我很久之前放弃了造型绘画转设计方向，因为觉得自己更喜欢画设计稿，所以在造型绘画方面的发言权，已经是越来越低了。其实我觉得画有的时候伴随着笔触才会更有味道，不过既然你追求继续增加渐变，大概是因为你想追求的是超写实（photo-realistic）吧！那种图感觉画起来超级累，在最后的细节上失去耐心大概也是情有可原的。我觉得目前这张其实可能会比真正复制一张照片出来更好看，不过画画本来就是每个人追寻自己心中的美的过程啦。
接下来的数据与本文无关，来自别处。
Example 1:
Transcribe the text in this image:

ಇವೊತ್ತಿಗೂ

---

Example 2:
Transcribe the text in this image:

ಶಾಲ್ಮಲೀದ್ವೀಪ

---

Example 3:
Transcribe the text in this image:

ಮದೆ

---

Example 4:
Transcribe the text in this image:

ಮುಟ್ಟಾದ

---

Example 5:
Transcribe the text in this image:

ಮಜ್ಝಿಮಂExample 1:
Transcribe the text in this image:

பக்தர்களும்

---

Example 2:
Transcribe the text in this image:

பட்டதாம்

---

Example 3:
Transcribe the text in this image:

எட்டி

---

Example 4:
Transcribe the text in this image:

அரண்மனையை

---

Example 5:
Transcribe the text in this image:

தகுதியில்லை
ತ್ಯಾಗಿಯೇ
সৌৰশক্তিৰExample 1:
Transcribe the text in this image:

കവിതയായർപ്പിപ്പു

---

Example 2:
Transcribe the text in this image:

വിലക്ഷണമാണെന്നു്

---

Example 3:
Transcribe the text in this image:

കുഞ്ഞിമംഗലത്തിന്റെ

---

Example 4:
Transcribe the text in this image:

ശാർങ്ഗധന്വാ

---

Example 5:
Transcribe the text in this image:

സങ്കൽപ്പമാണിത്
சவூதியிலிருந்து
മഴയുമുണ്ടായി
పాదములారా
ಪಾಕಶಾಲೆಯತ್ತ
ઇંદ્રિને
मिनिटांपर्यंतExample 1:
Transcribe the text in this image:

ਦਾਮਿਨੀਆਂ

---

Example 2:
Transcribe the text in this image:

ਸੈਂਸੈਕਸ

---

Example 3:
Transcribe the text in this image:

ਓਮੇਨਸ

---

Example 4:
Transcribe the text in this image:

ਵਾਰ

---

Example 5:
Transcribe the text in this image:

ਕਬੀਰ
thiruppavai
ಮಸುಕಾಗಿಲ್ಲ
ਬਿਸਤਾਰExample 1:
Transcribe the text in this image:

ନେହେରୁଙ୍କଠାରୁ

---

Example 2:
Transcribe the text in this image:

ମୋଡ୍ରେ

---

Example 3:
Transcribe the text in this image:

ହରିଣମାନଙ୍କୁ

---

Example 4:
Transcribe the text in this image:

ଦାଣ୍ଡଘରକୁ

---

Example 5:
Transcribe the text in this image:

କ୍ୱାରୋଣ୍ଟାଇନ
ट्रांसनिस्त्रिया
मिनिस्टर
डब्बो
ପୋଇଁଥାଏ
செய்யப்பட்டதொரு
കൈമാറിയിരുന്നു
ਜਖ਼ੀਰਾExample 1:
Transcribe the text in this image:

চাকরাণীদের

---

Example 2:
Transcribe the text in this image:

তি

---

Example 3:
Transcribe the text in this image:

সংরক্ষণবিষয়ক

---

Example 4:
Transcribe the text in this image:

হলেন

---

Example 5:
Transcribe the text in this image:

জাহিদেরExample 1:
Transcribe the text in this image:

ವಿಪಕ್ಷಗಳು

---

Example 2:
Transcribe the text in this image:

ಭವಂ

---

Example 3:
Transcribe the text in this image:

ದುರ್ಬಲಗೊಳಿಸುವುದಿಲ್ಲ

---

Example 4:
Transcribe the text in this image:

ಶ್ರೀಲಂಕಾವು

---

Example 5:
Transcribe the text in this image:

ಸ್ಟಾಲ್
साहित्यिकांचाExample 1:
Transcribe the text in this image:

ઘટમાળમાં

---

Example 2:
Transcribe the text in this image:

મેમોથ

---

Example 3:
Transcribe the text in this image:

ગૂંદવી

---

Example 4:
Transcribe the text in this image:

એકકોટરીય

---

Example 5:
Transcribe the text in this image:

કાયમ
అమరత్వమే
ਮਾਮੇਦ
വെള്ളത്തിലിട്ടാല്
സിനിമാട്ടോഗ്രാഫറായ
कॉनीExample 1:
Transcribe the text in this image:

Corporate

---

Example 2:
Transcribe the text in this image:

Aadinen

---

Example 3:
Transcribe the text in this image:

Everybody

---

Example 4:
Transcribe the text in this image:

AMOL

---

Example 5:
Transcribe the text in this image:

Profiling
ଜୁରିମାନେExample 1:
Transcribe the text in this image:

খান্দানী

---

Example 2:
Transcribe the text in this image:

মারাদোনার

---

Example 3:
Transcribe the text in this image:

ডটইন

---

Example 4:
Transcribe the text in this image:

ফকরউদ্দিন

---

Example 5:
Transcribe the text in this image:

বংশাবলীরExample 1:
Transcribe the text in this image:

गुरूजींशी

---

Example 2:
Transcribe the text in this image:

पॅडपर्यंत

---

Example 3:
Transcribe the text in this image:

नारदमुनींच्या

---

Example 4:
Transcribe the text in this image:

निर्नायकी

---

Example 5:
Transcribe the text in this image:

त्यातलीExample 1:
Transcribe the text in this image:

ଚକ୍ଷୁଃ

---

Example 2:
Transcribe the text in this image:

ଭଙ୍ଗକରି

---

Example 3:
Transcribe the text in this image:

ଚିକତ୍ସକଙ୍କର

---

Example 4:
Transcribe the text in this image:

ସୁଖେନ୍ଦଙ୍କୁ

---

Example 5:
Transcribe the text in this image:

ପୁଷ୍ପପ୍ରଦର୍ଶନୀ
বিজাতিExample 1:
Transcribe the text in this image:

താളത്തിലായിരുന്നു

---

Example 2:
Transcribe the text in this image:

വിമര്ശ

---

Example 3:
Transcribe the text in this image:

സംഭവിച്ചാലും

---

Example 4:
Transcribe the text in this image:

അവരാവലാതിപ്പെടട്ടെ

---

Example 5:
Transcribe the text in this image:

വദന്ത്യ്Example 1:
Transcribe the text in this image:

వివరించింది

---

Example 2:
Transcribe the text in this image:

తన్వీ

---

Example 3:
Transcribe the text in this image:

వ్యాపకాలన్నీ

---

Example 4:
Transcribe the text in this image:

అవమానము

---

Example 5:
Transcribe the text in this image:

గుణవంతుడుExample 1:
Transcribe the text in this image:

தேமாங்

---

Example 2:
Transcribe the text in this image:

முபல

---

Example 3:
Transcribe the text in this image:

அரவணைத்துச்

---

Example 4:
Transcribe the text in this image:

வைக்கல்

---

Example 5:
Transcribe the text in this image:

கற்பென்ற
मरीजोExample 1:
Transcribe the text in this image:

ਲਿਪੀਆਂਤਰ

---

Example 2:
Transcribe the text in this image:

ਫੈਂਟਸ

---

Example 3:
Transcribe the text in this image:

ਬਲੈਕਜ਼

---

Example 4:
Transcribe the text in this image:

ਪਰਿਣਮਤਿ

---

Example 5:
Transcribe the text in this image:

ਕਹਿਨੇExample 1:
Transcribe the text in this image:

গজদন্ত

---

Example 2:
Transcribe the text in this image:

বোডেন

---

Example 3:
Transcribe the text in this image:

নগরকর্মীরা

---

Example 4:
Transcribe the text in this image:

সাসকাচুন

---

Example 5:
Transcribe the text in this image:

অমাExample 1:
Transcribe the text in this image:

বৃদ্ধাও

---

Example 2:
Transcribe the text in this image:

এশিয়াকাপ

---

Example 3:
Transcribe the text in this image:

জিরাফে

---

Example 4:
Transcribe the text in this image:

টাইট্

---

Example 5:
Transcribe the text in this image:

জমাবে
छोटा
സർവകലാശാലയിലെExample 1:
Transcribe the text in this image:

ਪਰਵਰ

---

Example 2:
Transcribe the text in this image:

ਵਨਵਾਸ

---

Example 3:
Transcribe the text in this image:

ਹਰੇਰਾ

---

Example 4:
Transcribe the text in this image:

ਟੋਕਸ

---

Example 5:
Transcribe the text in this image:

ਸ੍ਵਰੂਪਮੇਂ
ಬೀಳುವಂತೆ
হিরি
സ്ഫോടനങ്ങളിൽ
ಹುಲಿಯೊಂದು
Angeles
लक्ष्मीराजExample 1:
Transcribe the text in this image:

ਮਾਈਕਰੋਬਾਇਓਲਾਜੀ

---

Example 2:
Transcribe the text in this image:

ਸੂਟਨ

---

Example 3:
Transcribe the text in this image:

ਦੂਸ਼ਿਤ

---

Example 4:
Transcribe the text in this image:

要说找不同的话，我觉得蜡烛上不论纵向还是横向都有一种“不均匀感”。从上到下就不用说了，单纯的渐变处理不均匀；而从左到右看的话，第一原图最两侧的边缘并没有那么明显的发亮，感觉在绘画中被夸张了；第二就是中间区域原图并没有很明显的转亮，而且这块区域向下延伸并不长，在绘图中则能看出中间偏右处有一条明显亮带向下延伸。

此外，火苗边缘的右下角，虽然追求锐利的处理，但是相比起原图而言却又用力过猛了，外围光晕的色阶少了一个过渡层（大概描述的话，是核心周围应该还有一个“次亮层”，但是在火苗右侧这一层过渡得比较生硬），也加剧了这种感觉。反而火苗正下方，原本蜡烛的轮廓是非常清晰的，在绘画里却有点模糊呢。还有就是灯芯的塑造比原图更“清楚”，感觉少了“从蜡烛到观众中间的那层光晕”。另外火苗的上边缘感觉就是边缘分明的双色阶……这个过渡和原图应该算差得蛮多的？

其余的差别，就只有你上面提到的火苗轮廓有点靠右延伸啦。这种图真的很容易画到眼花，很多时候都只能找别人来挑错，但是挑到这里我眼也花了，哈哈 :wuffer_frown:

----------